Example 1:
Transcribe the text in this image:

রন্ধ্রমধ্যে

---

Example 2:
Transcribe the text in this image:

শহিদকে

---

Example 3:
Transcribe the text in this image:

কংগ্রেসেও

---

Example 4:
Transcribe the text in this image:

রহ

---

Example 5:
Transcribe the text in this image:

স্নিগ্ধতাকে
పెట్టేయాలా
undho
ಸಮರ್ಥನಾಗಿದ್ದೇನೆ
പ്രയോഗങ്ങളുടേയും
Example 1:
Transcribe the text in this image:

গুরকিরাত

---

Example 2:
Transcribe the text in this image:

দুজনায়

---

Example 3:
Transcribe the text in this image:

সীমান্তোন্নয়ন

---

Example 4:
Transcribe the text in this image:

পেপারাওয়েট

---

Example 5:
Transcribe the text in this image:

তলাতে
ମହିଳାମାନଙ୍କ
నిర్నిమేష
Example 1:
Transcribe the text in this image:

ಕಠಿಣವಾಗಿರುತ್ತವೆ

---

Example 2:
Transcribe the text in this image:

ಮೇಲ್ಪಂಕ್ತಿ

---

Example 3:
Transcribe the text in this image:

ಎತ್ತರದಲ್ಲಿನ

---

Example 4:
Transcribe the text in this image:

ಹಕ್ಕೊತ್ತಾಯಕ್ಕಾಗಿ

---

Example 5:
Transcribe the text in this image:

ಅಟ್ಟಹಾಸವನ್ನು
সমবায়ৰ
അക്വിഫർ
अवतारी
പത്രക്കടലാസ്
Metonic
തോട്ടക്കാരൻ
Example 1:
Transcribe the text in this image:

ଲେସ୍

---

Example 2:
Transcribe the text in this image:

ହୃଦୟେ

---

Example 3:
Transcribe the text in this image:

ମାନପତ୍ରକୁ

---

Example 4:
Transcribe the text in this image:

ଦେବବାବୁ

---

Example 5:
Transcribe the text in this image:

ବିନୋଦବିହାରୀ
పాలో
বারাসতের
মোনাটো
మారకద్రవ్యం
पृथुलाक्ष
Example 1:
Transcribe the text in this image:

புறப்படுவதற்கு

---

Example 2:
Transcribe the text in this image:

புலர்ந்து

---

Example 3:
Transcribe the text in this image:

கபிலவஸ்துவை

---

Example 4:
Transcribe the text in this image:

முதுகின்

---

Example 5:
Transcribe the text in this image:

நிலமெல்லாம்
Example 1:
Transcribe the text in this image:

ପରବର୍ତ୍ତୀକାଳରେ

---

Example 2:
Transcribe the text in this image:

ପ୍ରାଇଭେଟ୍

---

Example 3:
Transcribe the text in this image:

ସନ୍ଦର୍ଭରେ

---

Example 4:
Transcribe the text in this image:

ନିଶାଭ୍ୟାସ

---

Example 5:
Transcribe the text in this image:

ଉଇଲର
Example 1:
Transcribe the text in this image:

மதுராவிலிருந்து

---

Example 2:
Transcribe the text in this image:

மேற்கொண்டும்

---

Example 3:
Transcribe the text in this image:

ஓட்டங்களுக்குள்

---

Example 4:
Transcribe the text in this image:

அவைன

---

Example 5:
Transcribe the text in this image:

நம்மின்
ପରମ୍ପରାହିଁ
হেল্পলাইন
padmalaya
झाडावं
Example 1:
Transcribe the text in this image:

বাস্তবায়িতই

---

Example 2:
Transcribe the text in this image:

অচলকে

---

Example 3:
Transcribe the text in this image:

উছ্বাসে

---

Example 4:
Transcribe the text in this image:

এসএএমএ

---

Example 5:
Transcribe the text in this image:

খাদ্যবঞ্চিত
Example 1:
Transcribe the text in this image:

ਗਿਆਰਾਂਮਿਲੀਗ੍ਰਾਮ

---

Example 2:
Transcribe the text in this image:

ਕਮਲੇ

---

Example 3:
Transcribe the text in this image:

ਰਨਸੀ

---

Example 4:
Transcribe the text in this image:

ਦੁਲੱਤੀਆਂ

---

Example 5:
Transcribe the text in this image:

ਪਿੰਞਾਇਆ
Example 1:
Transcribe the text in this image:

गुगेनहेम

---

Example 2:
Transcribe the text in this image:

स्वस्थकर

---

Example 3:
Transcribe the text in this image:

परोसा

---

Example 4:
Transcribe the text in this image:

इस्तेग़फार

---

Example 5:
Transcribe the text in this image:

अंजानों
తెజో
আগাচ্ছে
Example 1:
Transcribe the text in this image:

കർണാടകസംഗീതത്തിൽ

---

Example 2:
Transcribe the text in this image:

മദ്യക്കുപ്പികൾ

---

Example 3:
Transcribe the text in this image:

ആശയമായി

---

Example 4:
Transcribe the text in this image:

++++++++++++++++++++

Task to complete — Output the listing above in full, exactly as written.

Completed exercise —
Example 1:
Transcribe the text in this image:

রন্ধ্রমধ্যে

---

Example 2:
Transcribe the text in this image:

শহিদকে

---

Example 3:
Transcribe the text in this image:

কংগ্রেসেও

---

Example 4:
Transcribe the text in this image:

রহ

---

Example 5:
Transcribe the text in this image:

স্নিগ্ধতাকে
పెట్టేయాలా
undho
ಸಮರ್ಥನಾಗಿದ್ದೇನೆ
പ്രയോഗങ്ങളുടേയും
Example 1:
Transcribe the text in this image:

গুরকিরাত

---

Example 2:
Transcribe the text in this image:

দুজনায়

---

Example 3:
Transcribe the text in this image:

সীমান্তোন্নয়ন

---

Example 4:
Transcribe the text in this image:

পেপারাওয়েট

---

Example 5:
Transcribe the text in this image:

তলাতে
ମହିଳାମାନଙ୍କ
నిర్నిమేష
Example 1:
Transcribe the text in this image:

ಕಠಿಣವಾಗಿರುತ್ತವೆ

---

Example 2:
Transcribe the text in this image:

ಮೇಲ್ಪಂಕ್ತಿ

---

Example 3:
Transcribe the text in this image:

ಎತ್ತರದಲ್ಲಿನ

---

Example 4:
Transcribe the text in this image:

ಹಕ್ಕೊತ್ತಾಯಕ್ಕಾಗಿ

---

Example 5:
Transcribe the text in this image:

ಅಟ್ಟಹಾಸವನ್ನು
সমবায়ৰ
അക്വിഫർ
अवतारी
പത്രക്കടലാസ്
Metonic
തോട്ടക്കാരൻ
Example 1:
Transcribe the text in this image:

ଲେସ୍

---

Example 2:
Transcribe the text in this image:

ହୃଦୟେ

---

Example 3:
Transcribe the text in this image:

ମାନପତ୍ରକୁ

---

Example 4:
Transcribe the text in this image:

ଦେବବାବୁ

---

Example 5:
Transcribe the text in this image:

ବିନୋଦବିହାରୀ
పాలో
বারাসতের
মোনাটো
మారకద్రవ్యం
पृथुलाक्ष
Example 1:
Transcribe the text in this image:

புறப்படுவதற்கு

---

Example 2:
Transcribe the text in this image:

புலர்ந்து

---

Example 3:
Transcribe the text in this image:

கபிலவஸ்துவை

---

Example 4:
Transcribe the text in this image:

முதுகின்

---

Example 5:
Transcribe the text in this image:

நிலமெல்லாம்
Example 1:
Transcribe the text in this image:

ପରବର୍ତ୍ତୀକାଳରେ

---

Example 2:
Transcribe the text in this image:

ପ୍ରାଇଭେଟ୍

---

Example 3:
Transcribe the text in this image:

ସନ୍ଦର୍ଭରେ

---

Example 4:
Transcribe the text in this image:

ନିଶାଭ୍ୟାସ

---

Example 5:
Transcribe the text in this image:

ଉଇଲର
Example 1:
Transcribe the text in this image:

மதுராவிலிருந்து

---

Example 2:
Transcribe the text in this image:

மேற்கொண்டும்

---

Example 3:
Transcribe the text in this image:

ஓட்டங்களுக்குள்

---

Example 4:
Transcribe the text in this image:

அவைன

---

Example 5:
Transcribe the text in this image:

நம்மின்
ପରମ୍ପରାହିଁ
হেল্পলাইন
padmalaya
झाडावं
Example 1:
Transcribe the text in this image:

বাস্তবায়িতই

---

Example 2:
Transcribe the text in this image:

অচলকে

---

Example 3:
Transcribe the text in this image:

উছ্বাসে

---

Example 4:
Transcribe the text in this image:

এসএএমএ

---

Example 5:
Transcribe the text in this image:

খাদ্যবঞ্চিত
Example 1:
Transcribe the text in this image:

ਗਿਆਰਾਂਮਿਲੀਗ੍ਰਾਮ

---

Example 2:
Transcribe the text in this image:

ਕਮਲੇ

---

Example 3:
Transcribe the text in this image:

ਰਨਸੀ

---

Example 4:
Transcribe the text in this image:

ਦੁਲੱਤੀਆਂ

---

Example 5:
Transcribe the text in this image:

ਪਿੰਞਾਇਆ
Example 1:
Transcribe the text in this image:

गुगेनहेम

---

Example 2:
Transcribe the text in this image:

स्वस्थकर

---

Example 3:
Transcribe the text in this image:

परोसा

---

Example 4:
Transcribe the text in this image:

इस्तेग़फार

---

Example 5:
Transcribe the text in this image:

अंजानों
తెజో
আগাচ্ছে
Example 1:
Transcribe the text in this image:

കർണാടകസംഗീതത്തിൽ

---

Example 2:
Transcribe the text in this image:

മദ്യക്കുപ്പികൾ

---

Example 3:
Transcribe the text in this image:

ആശയമായി

---

Example 4:
Transcribe the text in this image:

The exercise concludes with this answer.